# no sex since 1955 (R)



## coyote (Jun 24, 2008)

A crusty old Marine Sergeant Major found himself at a gala
 event hosted by a local liberal arts college. There was no
 shortage of extremely young idealistic ladies in attendance,
 one of whom approached the Sergeant Major for conversation.

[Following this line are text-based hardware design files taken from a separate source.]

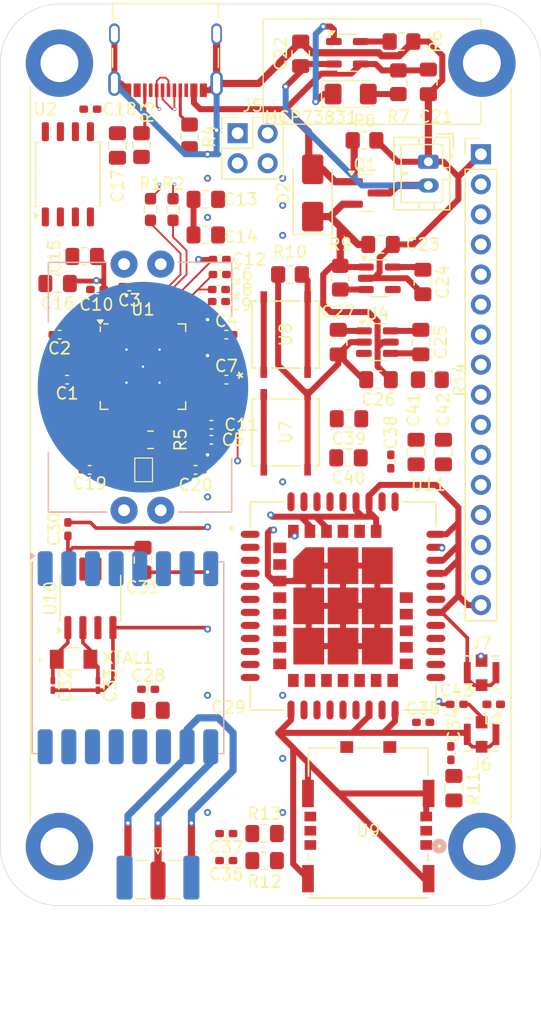
<source format=kicad_pcb>
(kicad_pcb
	(version 20240108)
	(generator "pcbnew")
	(generator_version "8.0")
	(general
		(thickness 1.6)
		(legacy_teardrops no)
	)
	(paper "A4")
	(layers
		(0 "F.Cu" signal)
		(1 "In1.Cu" signal)
		(2 "In2.Cu" signal)
		(31 "B.Cu" signal)
		(32 "B.Adhes" user "B.Adhesive")
		(33 "F.Adhes" user "F.Adhesive")
		(34 "B.Paste" user)
		(35 "F.Paste" user)
		(36 "B.SilkS" user "B.Silkscreen")
		(37 "F.SilkS" user "F.Silkscreen")
		(38 "B.Mask" user)
		(39 "F.Mask" user)
		(40 "Dwgs.User" user "User.Drawings")
		(41 "Cmts.User" user "User.Comments")
		(42 "Eco1.User" user "User.Eco1")
		(43 "Eco2.User" user "User.Eco2")
		(44 "Edge.Cuts" user)
		(45 "Margin" user)
		(46 "B.CrtYd" user "B.Courtyard")
		(47 "F.CrtYd" user "F.Courtyard")
		(48 "B.Fab" user)
		(49 "F.Fab" user)
		(50 "User.1" user)
		(51 "User.2" user)
		(52 "User.3" user)
		(53 "User.4" user)
		(54 "User.5" user)
		(55 "User.6" user)
		(56 "User.7" user)
		(57 "User.8" user)
		(58 "User.9" user)
	)
	(setup
		(stackup
			(layer "F.SilkS"
				(type "Top Silk Screen")
			)
			(layer "F.Paste"
				(type "Top Solder Paste")
			)
			(layer "F.Mask"
				(type "Top Solder Mask")
				(thickness 0.01)
			)
			(layer "F.Cu"
				(type "copper")
				(thickness 0.035)
			)
			(layer "dielectric 1"
				(type "prepreg")
				(thickness 0.1)
				(material "FR4")
				(epsilon_r 4.5)
				(loss_tangent 0.02)
			)
			(layer "In1.Cu"
				(type "copper")
				(thickness 0.035)
			)
			(layer "dielectric 2"
				(type "core")
				(thickness 1.24)
				(material "FR4")
				(epsilon_r 4.5)
				(loss_tangent 0.02)
			)
			(layer "In2.Cu"
				(type "copper")
				(thickness 0.035)
			)
			(layer "dielectric 3"
				(type "prepreg")
				(thickness 0.1)
				(material "FR4")
				(epsilon_r 4.5)
				(loss_tangent 0.02)
			)
			(layer "B.Cu"
				(type "copper")
				(thickness 0.035)
			)
			(layer "B.Mask"
				(type "Bottom Solder Mask")
				(thickness 0.01)
			)
			(layer "B.Paste"
				(type "Bottom Solder Paste")
			)
			(layer "B.SilkS"
				(type "Bottom Silk Screen")
			)
			(copper_finish "None")
			(dielectric_constraints no)
		)
		(pad_to_mask_clearance 0)
		(allow_soldermask_bridges_in_footprints no)
		(pcbplotparams
			(layerselection 0x00010fc_ffffffff)
			(plot_on_all_layers_selection 0x0000000_00000000)
			(disableapertmacros no)
			(usegerberextensions no)
			(usegerberattributes yes)
			(usegerberadvancedattributes yes)
			(creategerberjobfile yes)
			(dashed_line_dash_ratio 12.000000)
			(dashed_line_gap_ratio 3.000000)
			(svgprecision 4)
			(plotframeref no)
			(viasonmask no)
			(mode 1)
			(useauxorigin no)
			(hpglpennumber 1)
			(hpglpenspeed 20)
			(hpglpendiameter 15.000000)
			(pdf_front_fp_property_popups yes)
			(pdf_back_fp_property_popups yes)
			(dxfpolygonmode yes)
			(dxfimperialunits yes)
			(dxfusepcbnewfont yes)
			(psnegative no)
			(psa4output no)
			(plotreference yes)
			(plotvalue yes)
			(plotfptext yes)
			(plotinvisibletext no)
			(sketchpadsonfab no)
			(subtractmaskfromsilk no)
			(outputformat 1)
			(mirror no)
			(drillshape 1)
			(scaleselection 1)
			(outputdirectory "")
		)
	)
	(net 0 "")
	(net 1 "GND")
	(net 2 "+3.3V")
	(net 3 "+1V1")
	(net 4 "Net-(U1-USB_DP)")
	(net 5 "USB+")
	(net 6 "USB-")
	(net 7 "Net-(U1-USB_DM)")
	(net 8 "unconnected-(U1-GPIO9-Pad12)")
	(net 9 "SDA")
	(net 10 "/MCU/D1")
	(net 11 "unconnected-(U1-GPIO26_ADC0-Pad38)")
	(net 12 "unconnected-(U1-GPIO27_ADC1-Pad39)")
	(net 13 "/MCU/XTAL+")
	(net 14 "unconnected-(U1-GPIO2-Pad4)")
	(net 15 "unconnected-(U1-GPIO13-Pad16)")
	(net 16 "/MCU/D2")
	(net 17 "/MCU/D3")
	(net 18 "unconnected-(U1-GPIO23-Pad35)")
	(net 19 "unconnected-(U1-GPIO25-Pad37)")
	(net 20 "unconnected-(U1-GPIO11-Pad14)")
	(net 21 "unconnected-(U1-GPIO10-Pad13)")
	(net 22 "/MCU/D0")
	(net 23 "unconnected-(U1-GPIO12-Pad15)")
	(net 24 "unconnected-(U1-GPIO28_ADC2-Pad40)")
	(net 25 "/MCU/CLK")
	(net 26 "RTC_MFP")
	(net 27 "/MCU/CS")
	(net 28 "SCL")
	(net 29 "unconnected-(U1-GPIO22-Pad34)")
	(net 30 "unconnected-(U1-GPIO29_ADC3-Pad41)")
	(net 31 "unconnected-(U1-GPIO24-Pad36)")
	(net 32 "/MCU/XTAL-")
	(net 33 "Net-(C20-Pad1)")
	(net 34 "unconnected-(U3-NC-Pad4)")
	(net 35 "Net-(U4-CNEG)")
	(net 36 "Net-(U4-CPOS)")
	(net 37 "+5V")
	(net 38 "VBUS")
	(net 39 "+VSW")
	(net 40 "+BATT")
	(net 41 "Net-(U3-EN)")
	(net 42 "5V_CTRL")
	(net 43 "Net-(U5-PROG)")
	(net 44 "Net-(D1-K)")
	(net 45 "Net-(D1-A)")
	(net 46 "unconnected-(J2-SBU1-PadA8)")
	(net 47 "Net-(J2-CC1_A)")
	(net 48 "Net-(J2-CC1_B)")
	(net 49 "unconnected-(J2-SBU2-PadB8)")
	(net 50 "RFM_CS")
	(net 51 "SPI_CK")
	(net 52 "RFM_RST")
	(net 53 "Net-(R10-Pad1)")
	(net 54 "/MCU/RESET")
	(net 55 "MOSI")
	(net 56 "unconnected-(U6-DIO1-Pad15)")
	(net 57 "unconnected-(U6-DIO4-Pad12)")
	(net 58 "unconnected-(U6-DIO2-Pad16)")
	(net 59 "unconnected-(U6-DIO3-Pad11)")
	(net 60 "MISO")
	(net 61 "unconnected-(U6-DIO5-Pad7)")
	(net 62 "unconnected-(U6-DIO0-Pad14)")
	(net 63 "/PERIPHERALS/ANT")
	(net 64 "Net-(U10-X1)")
	(net 65 "Net-(U10-X2)")
	(net 66 "TX1")
	(net 67 "SIM_DTR")
	(net 68 "RX1")
	(net 69 "Net-(BT1-+)")
	(net 70 "GP7")
	(net 71 "GP8")
	(net 72 "GP6")
	(net 73 "SPI_CS")
	(net 74 "SWCLK")
	(net 75 "SWD")
	(net 76 "/PERIPHERALS/SIM_RST")
	(net 77 "/PERIPHERALS/SIM_VCC")
	(net 78 "/PERIPHERALS/SIM_CLK")
	(net 79 "/PERIPHERALS/SIM_IO")
	(net 80 "Net-(U9-RST)")
	(net 81 "Net-(U9-CLK)")
	(net 82 "Net-(U9-I{slash}O)")
	(net 83 "unconnected-(U9-VPP-PadS5)")
	(net 84 "unconnected-(U11-ANT_CONTROL1-Pad43)")
	(net 85 "unconnected-(U11-GPIO2-Pad58)")
	(net 86 "unconnected-(U11-UART2_TXD-Pad22)")
	(net 87 "unconnected-(U11-SPI_CLK-Pad50)")
	(net 88 "unconnected-(U11-NETLIGHT-Pad41)")
	(net 89 "unconnected-(U11-UART3_TXD-Pad61)")
	(net 90 "unconnected-(U11-ANT_CONTROL0-Pad44)")
	(net 91 "unconnected-(U11-UART1_RI-Pad7)")
	(net 92 "unconnected-(U11-PCM_DOUT-Pad10)")
	(net 93 "unconnected-(U11-SPI_CS-Pad48)")
	(net 94 "unconnected-(U11-USB_VBUS-Pad24)")
	(net 95 "unconnected-(U11-USB_DP-Pad25)")
	(net 96 "unconnected-(U11-UART1_CTS-Pad4)")
	(net 97 "unconnected-(U11-UART2_RXD-Pad23)")
	(net 98 "unconnected-(U11-PCM_DIN-Pad9)")
	(net 99 "unconnected-(U11-UART3_RXD-Pad62)")
	(net 100 "unconnected-(U11-PCM_SYNC-Pad12)")
	(net 101 "unconnected-(U11-GPIO5-Pad14)")
	(net 102 "unconnected-(U11-UART1_RTS-Pad3)")
	(net 103 "unconnected-(U11-GPIO1-Pad57)")
	(net 104 "unconnected-(U11-USB_DM-Pad26)")
	(net 105 "unconnected-(U11-I2C_SCL-Pad65)")
	(net 106 "unconnected-(U11-UART1_DCD-Pad5)")
	(net 107 "unconnected-(U11-USB_BOOT-Pad20)")
	(net 108 "unconnected-(U11-VDD_EXT-Pad40)")
	(net 109 "unconnected-(U11-PCM_CLK-Pad11)")
	(net 110 "unconnected-(U11-SPI_MISO-Pad51)")
	(net 111 "unconnected-(U11-GPIO3-Pad59)")
	(net 112 "unconnected-(U11-ADC-Pad38)")
	(net 113 "unconnected-(U11-GPIO4-Pad60)")
	(net 114 "unconnected-(U11-I2C_SDA-Pad64)")
	(net 115 "unconnected-(U11-STATUS-Pad42)")
	(net 116 "unconnected-(U11-SPI_MOSI-Pad49)")
	(net 117 "Net-(J6-In)")
	(net 118 "GNSS_ANT")
	(net 119 "RF_ANT")
	(net 120 "Net-(L1-Pad1)")
	(net 121 "PWRKEY")
	(footprint "Capacitor_SMD:C_0402_1005Metric_Pad0.74x0.62mm_HandSolder" (layer "F.Cu") (at 134.62 59.69))
	(footprint "Capacitor_SMD:C_0402_1005Metric_Pad0.74x0.62mm_HandSolder" (layer "F.Cu") (at 160.02 89.4675 90))
	(footprint "Capacitor_SMD:C_0402_1005Metric_Pad0.74x0.62mm_HandSolder" (layer "F.Cu") (at 145.4825 74.93))
	(footprint "Capacitor_SMD:C_0805_2012Metric_Pad1.18x1.45mm_HandSolder" (layer "F.Cu") (at 136.906 62.7595 -90))
	(footprint "Capacitor_SMD:C_0402_1005Metric_Pad0.74x0.62mm_HandSolder" (layer "F.Cu") (at 144.8475 87.63))
	(footprint "WiSDOM:PTS526" (layer "F.Cu") (at 151.13 86.995 90))
	(footprint "Capacitor_SMD:C_0402_1005Metric_Pad0.74x0.62mm_HandSolder" (layer "F.Cu") (at 162.7545 111.506))
	(footprint "Capacitor_SMD:C_0805_2012Metric_Pad1.18x1.45mm_HandSolder" (layer "F.Cu") (at 164.465 88.6675 90))
	(footprint "Package_TO_SOT_SMD:SOT-23" (layer "F.Cu") (at 157.86 66.77))
	(footprint "LED_SMD:LED_1206_3216Metric_Pad1.42x1.75mm_HandSolder" (layer "F.Cu") (at 156.6275 58.415))
	(footprint "Inductor_SMD:L_0402_1005Metric_Pad0.77x0.64mm_HandSolder" (layer "F.Cu") (at 168.7205 109.982 180))
	(footprint "Connector_JST:JST_PH_B2B-PH-K_1x02_P2.00mm_Vertical" (layer "F.Cu") (at 163.195 64.135 -90))
	(footprint "Resistor_SMD:R_0805_2012Metric_Pad1.20x1.40mm_HandSolder" (layer "F.Cu") (at 157.7975 62.325))
	(footprint "Diode_SMD:D_SMA" (layer "F.Cu") (at 153.416 66.77 90))
	(footprint "Capacitor_SMD:C_0805_2012Metric_Pad1.18x1.45mm_HandSolder" (layer "F.Cu") (at 165.354 117.0725 -90))
	(footprint "Capacitor_SMD:C_0805_2012Metric_Pad1.18x1.45mm_HandSolder" (layer "F.Cu") (at 149.352 120.904))
	(footprint "Capacitor_SMD:C_0805_2012Metric_Pad1.18x1.45mm_HandSolder" (layer "F.Cu") (at 139.7 110.49))
	(footprint "Capacitor_SMD:C_0805_2012Metric_Pad1.18x1.45mm_HandSolder" (layer "F.Cu") (at 134.1335 72.136 180))
	(footprint "Resistor_SMD:R_0805_2012Metric_Pad1.20x1.40mm_HandSolder" (layer "F.Cu") (at 160.655 57.415 90))
	(footprint "Capacitor_SMD:C_0805_2012Metric_Pad1.18x1.45mm_HandSolder" (layer "F.Cu") (at 156.4855 85.852 180))
	(footprint "Capacitor_SMD:C_0402_1005Metric_Pad0.74x0.62mm_HandSolder" (layer "F.Cu") (at 165.1 114.1055 90))
	(footprint "Capacitor_SMD:C_0402_1005Metric_Pad0.74x0.62mm_HandSolder" (layer "F.Cu") (at 143.51 90.17))
	(footprint "Capacitor_SMD:C_0402_1005Metric_Pad0.74x0.62mm_HandSolder" (layer "F.Cu") (at 132.6475 82.55 180))
	(footprint "WiSDOM:XTAL_SC32S-7PF20PPM_EPS" (layer "F.Cu") (at 133.1976 106.175))
	(footprint "Connector_PinHeader_2.54mm:PinHeader_1x16_P2.54mm_Vertical" (layer "F.Cu") (at 167.64 63.5))
	(footprint "Package_TO_SOT_SMD:SOT-23-6" (layer "F.Cu") (at 158.8825 79.375))
	(footprint "WiSDOM:AMPHENOL_12402012E212A" (layer "F.Cu") (at 140.97 53.34 180))
	(footprint "Capacitor_SMD:C_0402_1005Metric_Pad0.74x0.62mm_HandSolder" (layer "F.Cu") (at 132.715 95.1825 90))
	(footprint "Capacitor_SMD:C_0402_1005Metric_Pad0.74x0.62mm_HandSolder" (layer "F.Cu") (at 139.5055 108.712))
	(footprint "Resistor_SMD:R_0805_2012Metric_Pad1.20x1.40mm_HandSolder" (layer "F.Cu") (at 139.7 87.63))
	(footprint "MountingHole:MountingHole_3.2mm_M3_ISO7380_Pad_TopBottom" (layer "F.Cu") (at 167.72 122))
	(footprint "Capacitor_SMD:C_0805_2012Metric_Pad1.18x1.45mm_HandSolder" (layer "F.Cu") (at 162.73 74.295 -90))
	(footprint "Capacitor_SMD:C_0402_1005Metric_Pad0.74x0.62mm_HandSolder" (layer "F.Cu") (at 145.4825 75.946))
	(footprint "Capacitor_SMD:C_0805_2012Metric_Pad1.18x1.45mm_HandSolder" (layer "F.Cu") (at 144.3775 67.31))
	(footprint "Capacitor_SMD:C_0201_0603Metric_Pad0.64x0.40mm_HandSolder" (layer "F.Cu") (at 135.255 108.3825 -90))
	(footprint "Capacitor_SMD:C_0402_1005Metric_Pad0.74x0.62mm_HandSolder" (layer "F.Cu") (at 132.0125 78.74 180))
	(footprint "Resistor_SMD:R_0805_2012Metric_Pad1.20x1.40mm_HandSolder" (layer "F.Cu") (at 160.925 53.975))
	(footprint "sim:1042240820_MOL"
		(layer "F.Cu")
		(uuid "7124262f-42b8-4256-9598-222754d97a6b")
		(at 158.115 120.015)
		(tags "1042240820 ")
		(property "Reference" "U9"
			(at 0 0.652399 0)
			(unlocked yes)
			(layer "F.SilkS")
			(uuid "448de9d3-19dc-4f09-9177-7f944cbb1183")
			(effects
				(font
					(size 1 1)
					(thickness 0.15)
				)
			)
		)
		(property "Value" "1042240820"
			(at 0 0.652399 0)
			(unlocked yes)
			(layer "F.Fab")
			(uuid "ad32e986-69e9-4bd0-bfd0-518e94ddbea3")
			(effects
				(font
					(size 1 1)
					(thickness 0.15)
				)
			)
		)
		(property "Footprint" "sim:1042240820_MOL"
			(at 0 0 0)
			(layer "F.Fab")
			(hide yes)
			(uuid "f30c51e4-354c-45f0-b6bb-61f1ab90528e")
			(effects
				(font
					(size 1.27 1.27)
					(thickness 0.15)
				)
			)
		)
		(property "Datasheet" "1042240820"
			(at 0 0 0)
			(layer "F.Fab")
			(hide yes)
			(uuid "6fafa4ce-93c7-4e4b-82e2-a5de6170b6fe")
			(effects
				(font
					(size 1.27 1.27)
					(thickness 0.15)
				)
			)
		)
		(property "Description" ""
			(at 0 0 0)
			(layer "F.Fab")
			(hide yes)
			(uuid "2dcad66e-5310-4b44-af85-6ca1bf905ab2")
			(effects
				(font
					(size 1.27 1.27)
					(thickness 0.15)
				)
			)
		)
		(property ki_fp_filters "1042240820_MOL")
		(path "/5fbf5ca9-9545-4205-a66a-787da56b16b9/662e003f-f806-482e-89f4-76a9dcfb0581")
		(sheetname "PERIPHERALS")
		(sheetfile "peripherals.kicad_sch")
		(attr smd)
		(fp_circle
			(center 6 1.95)
			(end 6.381 1.95)
			(stroke
				(width 0.508)
				(type solid)
			)
			(fill none)
			(layer "B.SilkS")
			(uuid "09da10da-4cdf-443e-ad67-f2f8177d4312")
		)
		(fp_line
			(start -5.0546 -6.3246)
			(end -5.0546 -3.98604)
			(stroke
				(width 0.1524)
				(type solid)
			)
			(layer "F.SilkS")
			(uuid "6666f585-b0ba-452d-ab31-0b9e1f80702a")
		)
		(fp_line
			(start -5.0546 2.591539)
			(end -5.0546 3.213959)
			(stroke
				(width 0.1524)
				(type solid)
			)
			(layer "F.SilkS")
			(uuid "6108e63c-f6f8-4b5c-a533-a5837f8874c4")
		)
		(fp_line
			(start -5.0546 6.3246)
			(end 5.0546 6.3246)
			(stroke
				(width 0.1524)
				(type solid)
			)
			(layer "F.SilkS")
			(uuid "026de062-2155-4f47-9133-30c183118355")
		)
		(fp_line
			(start -2.69884 -6.3246)
			(end -5.0546 -6.3246)
			(stroke
				(width 0.1524)
				(type solid)
			)
			(layer "F.SilkS")
			(uuid "07aede67-1805-4cea-9128-ac52ae236df4")
		)
		(fp_line
			(start 0.94116 -6.3246)
			(end -0.94116 -6.3246)
			(stroke
				(width 0.1524)
				(type solid)
			)
			(layer "F.SilkS")
			(uuid "9b54d561-91fe-4d11-ac6f-891ad69df772")
		)
		(fp_line
			(start 5.0546 -6.3246)
			(end 2.69884 -6.3246)
			(stroke
				(width 0.1524)
				(type solid)
			)
			(layer "F.SilkS")
			(uuid "f5743ec8-2a02-4354-8687-51ae94293434")
		)
		(fp_line
			(start 5.0546 -3.98604)
			(end 5.0546 -6.3246)
			(stroke
				(width 0.1524)
				(type solid)
			)
			(layer "F.SilkS")
			(uuid "0e6a69bd-e234-47eb-9379-b6baece5d051")
		)
		(fp_line
			(start 5.0546 3.213959)
			(end 5.0546 2.591539)
			(stroke
				(width 0.1524)
				(type solid)
			)
			(layer "F.SilkS")
			(uuid "4bdcaac6-9c59-4fe5-9b68-bfaea70e2597")
		)
		(fp_arc
			(start 5.78376 2.26369)
			(mid 5.619 1.950001)
			(end 5.783759 1.636311)
			(stroke
				(width 0.508)
				(type solid)
			)
			(layer "F.SilkS")
			(uuid "8f519956-0ca4-478e-aa65-67ca836657e6")
		)
		(fp_line
			(start -5.8493 -7.171901)
			(end -5.8493 6.4516)
			(stroke
				(width 0.1524)
				(type solid)
			)
			(layer "F.CrtYd")
			(uuid "b75fe8c6-c695-4951-a98f-f94b2289687b")
		)
		(fp_line
			(start -5.8493 6.4516)
			(end 5.8493 6.4516)
			(stroke
				(width 0.1524)
				(type solid)
			)
			(layer "F.CrtYd")
			(uuid "9793ecc8-5168-4ccb-8d31-7649c8351644")
		)
		(fp_line
			(start 5.8493 -7.171901)
			(end -5.8493 -7.171901)
			(stroke
				(width 0.1524)
				(type solid)
			)
			(layer "F.CrtYd")
			(uuid "cb2ab743-d547-4d1e-873c-0a023b81b549")
		)
		(fp_line
			(start 5.8493 6.4516)
			(end 5.8493 -7.171901)
			(stroke
				(width 0.1524)
				(type solid)
			)
			(layer "F.CrtYd")
			(uuid "4a099a9c-7dec-4484-aa97-127b2bfc7ceb")
		)
		(fp_line
			(start -4.9276 -6.1976)
			(end -4.9276 6.1976)
			(stroke
				(width 0.0254)
				(type solid)
			)
			(layer "F.Fab")
			(uuid "2f305a27-ea30-4c14-a038-911edbe0f00d")
		)
		(fp_line
			(start -4.9276 6.1976)
			(end 4.9276 6.1976)
			(stroke
				(width 0.0254)
				(type solid)
			)
			(layer "F.Fab")
			(uuid "afae0bea-8683-4b86-be4d-691ca5523740")
		)
		(fp_line
			(start 4.9276 -6.1976)
			(end -4.9276 -6.1976)
			(stroke
				(width 0.0254)
				(type solid)
			)
			(layer "F.Fab")
			(uuid "1b3d4671-89ac-4128-a64d-fabcc69fccff")
		)
		(fp_line
			(start 4.9276 6.1976)
			(end 4.9276 -6.1976)
			(stroke
				(width 0.0254)
				(type solid)
			)
			(layer "F.Fab")
			(uuid "bbc3dcfd-e6d6-48bf-8595-7ad1d780f998")
		)
		(fp_circle
			(center 3.55 1.9)
			(end 3.931 1.9)
			(stroke
				(width 0.508)
				(type solid)
			)
			(fill none)
			(layer "F.Fab")
			(uuid "6f4984d2-4b02-41db-a6dc-c4f7ce475a8b")
		)
		(fp_text user "${REFERENCE}"
			(at 0 0.652399 0)
			(unlocked yes)
			(layer "
... [487917 chars truncated]
</source>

 'Excuse me, Sergeant Major, but you seem to be a very serious
 man. Is something bothering you?'

 'Negative, ma'am. Just serious by nature.'

 The young lady looked at his awards and decorations and said,
 'It looks like you have seen a lot of action.'

 'Yes, ma'am, a lot of action.'

 The young lady, tiring of trying to start up a conversation,
 said, 'You know, you should lighten up a little. Relax and
 enjoy yourself.'

 The Sergeant Major just stared at her in his serious
 manner. Finally the young lady said, 'You know, I hope you
 don't take this the wrong way, but when is the last time you
 had sex?'

 '1955, ma'am.'

 'Well, there you are. No wonder you're so serious. You really
 need to chill out! I mean, no sex since 1955! She took his
 hand and led him to a private room where she proceeded to
 'relax' him several times.Afterwards, panting for breath,
 she leaned against his bare chest and said, 'Wow, you sure
 didn't forget much since 1955.'

 The Sergeant Major said in his serious voice, after glancing
 at his watch, 'I hope not; it's only 2130 now.'

Gotta love military time


----------



## bill-n-jeanine_fl (Jun 24, 2008)

LOL... luv it!


----------



## travcoman45 (Jun 24, 2008)

That's a good un!


----------



## bamafan (Jun 25, 2008)

That's great! All ready on it's way around the world I'm sure. Being retired from the military I sent to some good buddies so it will find it's way to the darkest places on earth!!!!!!!!!! Still cracking a smile.


----------



## coyote (Jun 25, 2008)

thats great. all the dark places on the earth..good luck to those men that are there.I hope it brings some joy to them.
I thought the marines on this site would love it also..


----------



## kookie (Jun 25, 2008)

Thats a good one.....lol...................


----------



## bbqgoddess (Jun 25, 2008)

LOl!!! good one!!


----------



## rivet (Jun 25, 2008)

That's great!


----------